Econify’s take: This is less an incremental release and more a shift in compiler strategy. The gains are most immediate for CI-heavy teams and large monorepos, where TypeScript has historically been a bottleneck. The key work now is controlled rollout - running 7.0 alongside 6.0, validating parity, and introducing parallelism deliberately. The --checkers and --builders flags have a multiplicative effect on memory usage, so the right configuration depends on your machine and codebase rather than maxing out both. One other reason to pace the migration: the stable programmatic API won't land until 7.1 at the earliest, which means tooling that imports from typescript directly (typescript-eslint being the most common case) will need to stay on 6.0 for now.

Vercel internal access incident via third-party OAuth compromise

Vercel disclosed an internal security incident triggered by a compromise of Context.ai, a third-party AI tool connected to an employee account via OAuth. The attacker used that access path to take over the employee's Google Workspace account, then pivoted into their Vercel account. From there, they were able to pivot into a Vercel environment and subsequently maneuvered through internal systems to enumerate and decrypt non-sensitive environment variables. Vercel assessed the attacker as highly sophisticated based on their operational velocity and in-depth understanding of Vercel's product API surface.

Vercel states there is no evidence of npm supply chain tampering, production system modification, or exposure of customer-facing services. The impact appears limited to credential visibility and internal system enumeration rather than code or deployment manipulation. Notably, the non-sensitive environment variables affected are those not marked as "sensitive" in Vercel - values that decrypt to plaintext. Environment variables marked as sensitive were not exposed.

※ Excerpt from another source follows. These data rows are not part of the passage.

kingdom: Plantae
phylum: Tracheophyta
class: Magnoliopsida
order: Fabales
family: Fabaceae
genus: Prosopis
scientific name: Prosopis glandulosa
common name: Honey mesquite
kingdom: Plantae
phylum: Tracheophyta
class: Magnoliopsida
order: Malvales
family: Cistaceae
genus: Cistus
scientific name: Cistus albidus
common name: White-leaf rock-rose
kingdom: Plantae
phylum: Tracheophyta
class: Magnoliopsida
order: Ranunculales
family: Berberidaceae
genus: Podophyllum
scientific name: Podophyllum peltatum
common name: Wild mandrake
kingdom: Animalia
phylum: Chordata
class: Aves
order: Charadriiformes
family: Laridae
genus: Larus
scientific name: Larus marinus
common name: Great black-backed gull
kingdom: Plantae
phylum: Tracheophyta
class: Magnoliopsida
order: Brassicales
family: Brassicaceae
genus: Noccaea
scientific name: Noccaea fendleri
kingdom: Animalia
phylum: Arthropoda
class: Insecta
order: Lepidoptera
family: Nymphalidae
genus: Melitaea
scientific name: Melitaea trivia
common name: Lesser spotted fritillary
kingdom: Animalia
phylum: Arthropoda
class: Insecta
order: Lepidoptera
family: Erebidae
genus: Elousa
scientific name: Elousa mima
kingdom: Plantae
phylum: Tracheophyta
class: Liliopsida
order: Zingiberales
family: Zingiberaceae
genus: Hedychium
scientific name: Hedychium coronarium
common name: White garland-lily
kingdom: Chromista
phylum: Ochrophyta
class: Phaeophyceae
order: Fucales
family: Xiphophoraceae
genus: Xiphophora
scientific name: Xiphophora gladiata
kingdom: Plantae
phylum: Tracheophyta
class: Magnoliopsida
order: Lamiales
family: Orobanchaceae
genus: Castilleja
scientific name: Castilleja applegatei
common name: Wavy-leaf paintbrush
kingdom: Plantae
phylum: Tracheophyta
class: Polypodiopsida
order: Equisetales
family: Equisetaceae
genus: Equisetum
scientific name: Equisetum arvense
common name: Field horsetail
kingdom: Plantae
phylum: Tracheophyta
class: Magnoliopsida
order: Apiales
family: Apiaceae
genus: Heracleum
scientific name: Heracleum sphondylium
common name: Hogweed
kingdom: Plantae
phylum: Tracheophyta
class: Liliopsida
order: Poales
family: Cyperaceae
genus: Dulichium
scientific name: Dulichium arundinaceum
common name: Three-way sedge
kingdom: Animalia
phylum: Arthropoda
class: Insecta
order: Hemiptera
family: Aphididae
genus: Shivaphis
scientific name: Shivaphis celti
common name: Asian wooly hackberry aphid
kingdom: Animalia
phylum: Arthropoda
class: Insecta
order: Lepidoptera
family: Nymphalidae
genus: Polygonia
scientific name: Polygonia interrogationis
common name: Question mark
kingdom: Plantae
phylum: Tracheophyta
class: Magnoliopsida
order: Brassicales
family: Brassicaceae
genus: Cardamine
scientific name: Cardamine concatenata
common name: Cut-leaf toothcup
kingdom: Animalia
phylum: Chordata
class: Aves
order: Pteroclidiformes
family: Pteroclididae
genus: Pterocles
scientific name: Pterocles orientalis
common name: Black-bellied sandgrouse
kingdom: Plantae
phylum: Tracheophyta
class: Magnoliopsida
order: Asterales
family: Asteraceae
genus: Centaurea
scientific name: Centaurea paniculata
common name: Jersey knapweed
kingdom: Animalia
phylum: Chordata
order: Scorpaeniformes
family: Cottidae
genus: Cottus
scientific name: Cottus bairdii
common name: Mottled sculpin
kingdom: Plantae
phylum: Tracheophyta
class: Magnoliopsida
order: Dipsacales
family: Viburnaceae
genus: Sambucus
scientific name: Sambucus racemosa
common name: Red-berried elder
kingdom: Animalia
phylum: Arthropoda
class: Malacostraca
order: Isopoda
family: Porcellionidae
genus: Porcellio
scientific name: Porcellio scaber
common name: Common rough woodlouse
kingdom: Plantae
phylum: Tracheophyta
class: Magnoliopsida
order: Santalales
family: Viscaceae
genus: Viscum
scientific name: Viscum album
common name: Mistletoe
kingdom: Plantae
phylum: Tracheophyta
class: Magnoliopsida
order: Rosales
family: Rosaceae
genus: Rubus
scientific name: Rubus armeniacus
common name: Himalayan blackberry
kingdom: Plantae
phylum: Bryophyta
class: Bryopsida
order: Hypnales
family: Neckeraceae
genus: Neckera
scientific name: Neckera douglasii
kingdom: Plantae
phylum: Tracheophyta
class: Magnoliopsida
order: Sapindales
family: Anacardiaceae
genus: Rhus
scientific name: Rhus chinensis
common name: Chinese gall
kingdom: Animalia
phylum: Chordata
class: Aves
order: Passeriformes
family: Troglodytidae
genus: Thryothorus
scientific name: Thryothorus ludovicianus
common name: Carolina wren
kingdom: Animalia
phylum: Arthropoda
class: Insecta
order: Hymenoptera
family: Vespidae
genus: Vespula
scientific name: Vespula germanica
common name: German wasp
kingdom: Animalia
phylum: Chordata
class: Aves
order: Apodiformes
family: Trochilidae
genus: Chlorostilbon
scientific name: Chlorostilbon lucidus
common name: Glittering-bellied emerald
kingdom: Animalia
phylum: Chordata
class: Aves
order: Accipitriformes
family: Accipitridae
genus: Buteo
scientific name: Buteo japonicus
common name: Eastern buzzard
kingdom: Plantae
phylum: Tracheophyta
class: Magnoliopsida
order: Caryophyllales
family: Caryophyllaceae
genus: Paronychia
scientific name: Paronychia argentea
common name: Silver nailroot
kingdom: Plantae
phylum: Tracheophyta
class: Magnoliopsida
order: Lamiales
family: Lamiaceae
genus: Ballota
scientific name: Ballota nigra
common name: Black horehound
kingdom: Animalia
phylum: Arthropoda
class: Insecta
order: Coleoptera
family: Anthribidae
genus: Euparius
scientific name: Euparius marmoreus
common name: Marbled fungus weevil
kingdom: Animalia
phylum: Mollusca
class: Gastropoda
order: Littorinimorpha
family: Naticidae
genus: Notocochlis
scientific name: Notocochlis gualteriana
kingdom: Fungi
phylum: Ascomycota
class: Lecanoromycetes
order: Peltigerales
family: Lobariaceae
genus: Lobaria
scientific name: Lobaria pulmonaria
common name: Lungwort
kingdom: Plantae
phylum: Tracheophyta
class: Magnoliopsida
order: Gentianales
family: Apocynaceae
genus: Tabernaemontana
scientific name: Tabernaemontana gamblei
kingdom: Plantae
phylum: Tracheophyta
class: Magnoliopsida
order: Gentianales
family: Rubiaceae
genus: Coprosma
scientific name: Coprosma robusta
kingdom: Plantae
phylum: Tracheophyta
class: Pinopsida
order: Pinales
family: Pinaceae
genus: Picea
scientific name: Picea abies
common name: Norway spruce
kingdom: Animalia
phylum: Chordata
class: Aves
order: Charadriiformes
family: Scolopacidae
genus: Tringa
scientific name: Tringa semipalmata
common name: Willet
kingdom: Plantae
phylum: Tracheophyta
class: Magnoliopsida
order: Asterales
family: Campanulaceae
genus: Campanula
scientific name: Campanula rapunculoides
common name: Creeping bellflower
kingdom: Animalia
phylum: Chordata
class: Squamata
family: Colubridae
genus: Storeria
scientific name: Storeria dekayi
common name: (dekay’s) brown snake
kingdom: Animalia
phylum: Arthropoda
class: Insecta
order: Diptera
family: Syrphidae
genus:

In response, Vercel engaged external incident response support, notified affected customers, and expanded monitoring and logging around environment variable access. The company also pushed stronger defaults and tooling improvements around secret management and deployment visibility.

Econify’s take: This is identity compromise turning into infrastructure access. The weak point isn’t Vercel itself—it’s the OAuth-connected tool chain sitting outside it. Once those integrations are trusted, they become indirect entry points into production-adjacent systems, making third-party app governance as critical as traditional secret security. It's also worth noting the practical control that would have limited the blast radius here: Vercel's sensitive environment variable feature protects values from being read even with valid credentials. Teams not using it should be.

Zooming out, this issue has a thread running through it. The TanStack compromise didn't start with a stolen password; it started with a CI trust boundary. OpenAI's exposure came through two employee devices that hadn't yet received updated protections. Vercel's breach entered through an OAuth-connected AI tool. None of these were frontal attacks. They were all lateral moves through systems that were trusted but not hardened. The pattern is consistent enough to be instructive: the perimeter has moved, and it now runs through your developer toolchain, your OAuth integrations, and your CI/CD pipeline. Security posture increasingly depends on how well you govern the things adjacent to your systems, not just the systems themselves.